Les manifestants soutenaient alors des revendications qui résonnent aujourd'hui encore. Les organisateurs de la marche ont déterminé quels seraient les messages des panneaux portés par les manifestants.
Au Lincoln Memorial, Blair a écouté Mahalia Jackson, Bob Dylan, Joan Baez et d'autres chanter, et Philip Randolph, John Lewis, Roy Wilkins et d'autres parler - et a pris des photos en continu.
Lorsque le révérend Martin Luther King Jr. a prononcé son célèbre discours « I have a dream » (J'ai fait un rêve en français, ndlr), Blair dit, « J'ai clairement entendu son message. Quand Martin Luther King Jr. a levé la main et dit : "Libres enfin. Enfin libres. Merci Dieu Tout-Puissant, nous sommes enfin libres". J'ai pris des photos sans m'arrêter. »
Blair venait de capturer un passage déterminant de l'un des discours les plus emblématiques de l'histoire des États-Unis, et il l'avait fait en couleurs, contrairement à la plupart des photographies prises ce jour-là.
La marche sur Washington pour l'emploi et la liberté a duré toute la journée du 28 août 1963, jusqu'à ce que l'ombre du Lincoln Memorial cache enfin le chaud soleil d'août.
« C'est ce qui rend ces photographies si tangibles et accessibles », déclare Aaron Bryant, conservateur au Musée national d'histoire et de culture afro-américaine du Smithsonian. « Elles vous donnent l'impression de faire partie du mouvement. »
Les photographies en couleurs de Blair rendent également la marche plus moderne, dit Bryant, qui collecte des photos personnelles de personnes qui ont participé à la marche.
Une des pancartes visibles lors de la marche hante tout particulièrement Blair aujourd'hui encore : « Nous exigeons la fin des violences policières maintenant ! »

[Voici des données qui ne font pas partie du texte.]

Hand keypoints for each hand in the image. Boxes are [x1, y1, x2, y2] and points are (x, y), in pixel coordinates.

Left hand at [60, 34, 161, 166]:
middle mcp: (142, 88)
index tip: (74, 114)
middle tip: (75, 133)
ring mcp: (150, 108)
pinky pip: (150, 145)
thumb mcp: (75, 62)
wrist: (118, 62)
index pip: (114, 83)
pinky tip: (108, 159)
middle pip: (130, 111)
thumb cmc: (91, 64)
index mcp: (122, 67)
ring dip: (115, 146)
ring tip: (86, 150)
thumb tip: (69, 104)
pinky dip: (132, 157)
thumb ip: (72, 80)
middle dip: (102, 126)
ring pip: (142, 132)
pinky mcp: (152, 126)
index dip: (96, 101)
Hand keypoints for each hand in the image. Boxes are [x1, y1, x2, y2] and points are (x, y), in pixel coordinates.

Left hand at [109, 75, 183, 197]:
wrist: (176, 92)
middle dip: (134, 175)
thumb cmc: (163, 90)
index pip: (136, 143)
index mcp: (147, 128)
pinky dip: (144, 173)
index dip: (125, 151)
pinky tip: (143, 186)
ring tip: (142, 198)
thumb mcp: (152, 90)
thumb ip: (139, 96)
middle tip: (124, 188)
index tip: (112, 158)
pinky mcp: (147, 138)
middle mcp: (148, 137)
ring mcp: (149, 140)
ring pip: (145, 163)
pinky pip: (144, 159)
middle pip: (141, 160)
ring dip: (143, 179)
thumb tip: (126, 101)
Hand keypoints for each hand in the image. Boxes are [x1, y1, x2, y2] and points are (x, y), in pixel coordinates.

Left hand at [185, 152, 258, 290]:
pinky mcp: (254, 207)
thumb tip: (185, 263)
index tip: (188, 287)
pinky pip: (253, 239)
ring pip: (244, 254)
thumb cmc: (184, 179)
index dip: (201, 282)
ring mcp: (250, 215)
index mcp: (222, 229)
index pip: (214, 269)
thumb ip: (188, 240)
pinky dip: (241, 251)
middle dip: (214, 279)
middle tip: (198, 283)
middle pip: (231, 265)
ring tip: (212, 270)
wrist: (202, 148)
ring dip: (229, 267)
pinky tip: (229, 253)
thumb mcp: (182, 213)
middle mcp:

« De quoi sommes nous en train de parler ? En 2020 ? Des violences policières », dit-il. « C'est épouvantable. »
Pourtant, sur cette même photographie, la foule dans sa vibrante diversité marchait main dans la main, bras dessus, bras dessous, et chantait.
Juste avant que James P. Blair ne photographie la Marche sur Washington, il avait passé six semaines en mission sur l'île de Tristan da Cunha, dans le sud de l'Atlantique.
À la fin de la marche, Blair, qui a pris sa retraite en tant que photographe du National Geographic en 1994, a donné ses photographies à la collection d'images de la National Geographic Society. Il fait toujours des photos.
Cet article a initialement paru sur le site nationalgeographic.com en langue anglaise.